So, when dealing with any sort of word problems, I always end up making a diagram or chart or, some sort of way of piecing together all my information. So, we have in this case, three different denominations. We have nickels, dimes and quarters, and we know that in total, we have \$2.20. So, we now have the denominations worked out, we also need to work. We can figure out the number of each coin we have.

So we know that we have twice as many dimes as quarters and common mistake in this stuff is trying to figure out which you actually have more, which variable is x, which variable is twice x, 2x. So we know that we have twice as many dimes as quarters so that tells us we have more dimes, so that means we have to take our amount of quarters multiply it by 2 to find the number of dimes.

So quarters I know I have x of those, we have twice as many dimes so this is then going to be 2x. You can always check your work if I have three quarters, I would then have 6 times, twice as many dimes as quarters.

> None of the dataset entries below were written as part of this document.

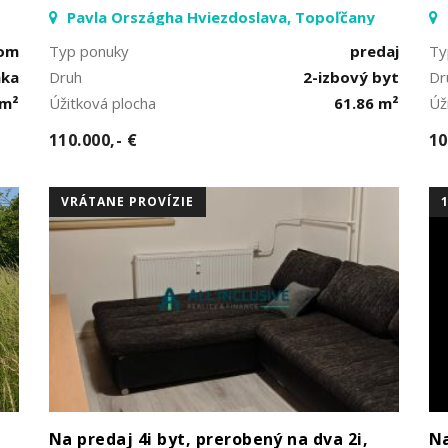
Pavla Országha Hviezdoslava, Topoľčany
jom
Typ ponuky
predaj
Ty
nka
Druh
2-izbový byt
Dr
 m²
Úžitková plocha
61.86 m²
Úž
110.000,- €
10
VRÁTANE PROVÍZIE
Na predaj 4i byt, prerobený na dva 2i,
Na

The problem also tells us that we have the same numbers of nickels as dimes. So if we have 2x dimes, we also then have 2x nickels. For now dealing with coin problems, you need to make sure you distinguish between the number of coins and the actual amount that these coins is worth.

So in this case say x is 1, that's telling me I have one quarter, but I also know that means I have 25 cents. If I have one quarter that means I would have two dimes that are worth 20 cents, so that distinguishing factor between the two coins versus 20 cents.

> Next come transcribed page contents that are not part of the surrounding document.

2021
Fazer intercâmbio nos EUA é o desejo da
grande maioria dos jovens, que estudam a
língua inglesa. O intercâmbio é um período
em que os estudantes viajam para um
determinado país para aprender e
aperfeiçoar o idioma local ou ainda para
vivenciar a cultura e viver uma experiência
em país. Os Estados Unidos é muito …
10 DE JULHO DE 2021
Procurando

If you figure out how much you have, you just multiply the number you have by the denomination, so if I have x quarters, I just have .\$25x, 4 quarters would give me \$1, .25 times 4. The same idea for dimes except this time I know I have 2x dimes, so you take the amount of dimes times how much it's worth, add that to the number of quarters. The same idea for nickels, the number of nickels times the amount they're worth.

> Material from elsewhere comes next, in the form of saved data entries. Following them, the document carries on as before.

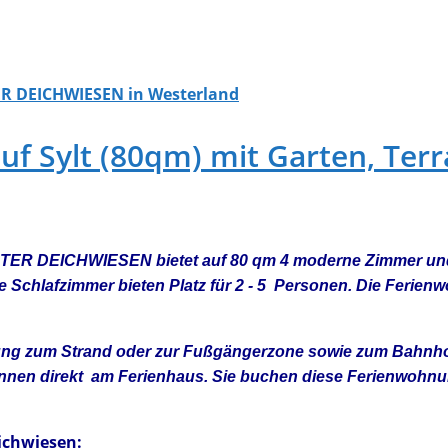
R DEICHWIESEN in Westerland
Sylt (80qm) mit Garten, Terras
TER DEICHWIESEN bietet auf 80 qm 4 moderne Zimmer und e
e Schlafzimmer bieten Platz für 2 - 5 Personen. Die Ferie
nung zum Strand oder zur Fußgängerzone sowie zum Bahnho
en direkt am Ferienhaus. Sie buchen diese Ferienwohnung 
ichwiesen: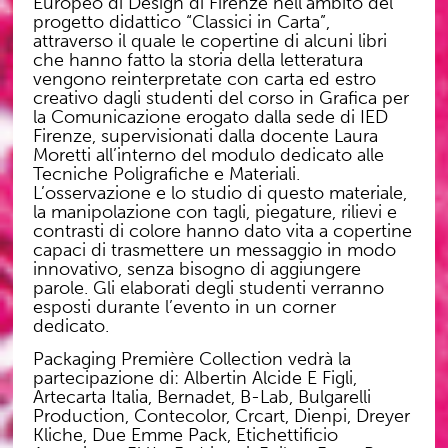
Europeo di Design di Firenze nell’ambito del
progetto didattico “Classici in Carta”,
attraverso il quale le copertine di alcuni libri
che hanno fatto la storia della letteratura
vengono reinterpretate con carta ed estro
creativo dagli studenti del corso in Grafica per
la Comunicazione erogato dalla sede di IED
Firenze, supervisionati dalla docente Laura
Moretti all’interno del modulo dedicato alle
Tecniche Poligrafiche e Materiali.
L’osservazione e lo studio di questo materiale,
la manipolazione con tagli, piegature, rilievi e
contrasti di colore hanno dato vita a copertine
capaci di trasmettere un messaggio in modo
innovativo, senza bisogno di aggiungere
parole. Gli elaborati degli studenti verranno
esposti durante l’evento in un corner
dedicato.
Packaging Première Collection vedrà la
partecipazione di: Albertin Alcide E Figli,
Artecarta Italia, Bernadet, B-Lab, Bulgarelli
Production, Contecolor, Crcart, Dienpi, Dreyer
Kliche, Due Emme Pack, Etichettificio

Now we have a equation to make sure we're adding these all up and that is going to be equal to our total amount, the amount of quarters plus the amount in dimes, plus the amount in nickels. Distribute this through 2 times .05 is just .1x, 2 times .1, .2x plus .25x is equal to 220. Combine like terms so .1 plus .2 is .3, plus .25 is .55x is equal to 220, divide by .55 end up with x is equal to 4. Again making sure we always answer what the question is asking for.

So here we found x is 4, x we said is the number of quarters, the question is actually asking for the number of each denomination, so we know that we have 4 quarters and we know we have twice as many dimes, so that means we have 8 dimes and the same number of dimes as nickels which would mean we have 8 nickels as well.

So taking our word problem, making this sort of diagram, these sort of thought, turning into an equation which we then solved.